Segment Open
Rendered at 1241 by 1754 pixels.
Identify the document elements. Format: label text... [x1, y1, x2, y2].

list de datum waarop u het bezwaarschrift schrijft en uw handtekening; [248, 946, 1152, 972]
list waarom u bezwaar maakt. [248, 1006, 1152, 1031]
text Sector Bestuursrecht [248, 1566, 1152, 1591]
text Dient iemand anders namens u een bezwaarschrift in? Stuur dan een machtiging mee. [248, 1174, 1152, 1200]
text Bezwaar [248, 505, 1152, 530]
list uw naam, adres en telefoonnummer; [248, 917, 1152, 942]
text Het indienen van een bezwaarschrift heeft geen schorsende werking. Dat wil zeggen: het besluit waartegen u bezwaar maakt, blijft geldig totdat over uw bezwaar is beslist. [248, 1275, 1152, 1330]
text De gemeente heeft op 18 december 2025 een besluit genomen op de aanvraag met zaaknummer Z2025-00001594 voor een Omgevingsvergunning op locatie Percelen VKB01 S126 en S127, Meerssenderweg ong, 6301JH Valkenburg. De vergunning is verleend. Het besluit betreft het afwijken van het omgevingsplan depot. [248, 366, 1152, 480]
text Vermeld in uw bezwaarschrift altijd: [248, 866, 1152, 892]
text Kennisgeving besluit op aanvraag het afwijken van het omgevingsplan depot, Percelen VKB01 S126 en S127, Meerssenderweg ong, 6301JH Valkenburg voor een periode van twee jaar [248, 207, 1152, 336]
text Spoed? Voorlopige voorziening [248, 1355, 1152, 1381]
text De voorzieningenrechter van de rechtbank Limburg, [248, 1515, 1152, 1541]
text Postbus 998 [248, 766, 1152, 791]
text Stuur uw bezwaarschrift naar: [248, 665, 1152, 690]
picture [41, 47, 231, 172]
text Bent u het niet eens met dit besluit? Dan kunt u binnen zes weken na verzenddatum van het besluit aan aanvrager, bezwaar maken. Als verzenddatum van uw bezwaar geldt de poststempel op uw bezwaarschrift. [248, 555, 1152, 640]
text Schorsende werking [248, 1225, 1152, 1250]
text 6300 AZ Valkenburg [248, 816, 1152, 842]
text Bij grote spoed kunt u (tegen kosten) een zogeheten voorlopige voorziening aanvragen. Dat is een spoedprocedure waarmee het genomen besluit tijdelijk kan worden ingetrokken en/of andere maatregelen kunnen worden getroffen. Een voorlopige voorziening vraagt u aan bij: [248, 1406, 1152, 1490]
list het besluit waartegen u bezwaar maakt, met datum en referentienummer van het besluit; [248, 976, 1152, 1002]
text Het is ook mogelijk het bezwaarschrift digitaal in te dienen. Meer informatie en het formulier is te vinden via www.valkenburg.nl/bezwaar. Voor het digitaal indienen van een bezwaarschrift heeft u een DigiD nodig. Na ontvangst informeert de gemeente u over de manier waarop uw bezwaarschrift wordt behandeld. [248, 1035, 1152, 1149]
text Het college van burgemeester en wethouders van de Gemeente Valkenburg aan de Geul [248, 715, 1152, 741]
Segment Closed
■ Your assignment
Extract every line of the records above that contains the word "indienen".

■ Problem solution
text Het indienen van een bezwaarschrift heeft geen schorsende werking. Dat wil zeggen: het besluit waartegen u bezwaar maakt, blijft geldig totdat over uw bezwaar is beslist. [248, 1275, 1152, 1330]
text Het is ook mogelijk het bezwaarschrift digitaal in te dienen. Meer informatie en het formulier is te vinden via www.valkenburg.nl/bezwaar. Voor het digitaal indienen van een bezwaarschrift heeft u een DigiD nodig. Na ontvangst informeert de gemeente u over de manier waarop uw bezwaarschrift wordt behandeld. [248, 1035, 1152, 1149]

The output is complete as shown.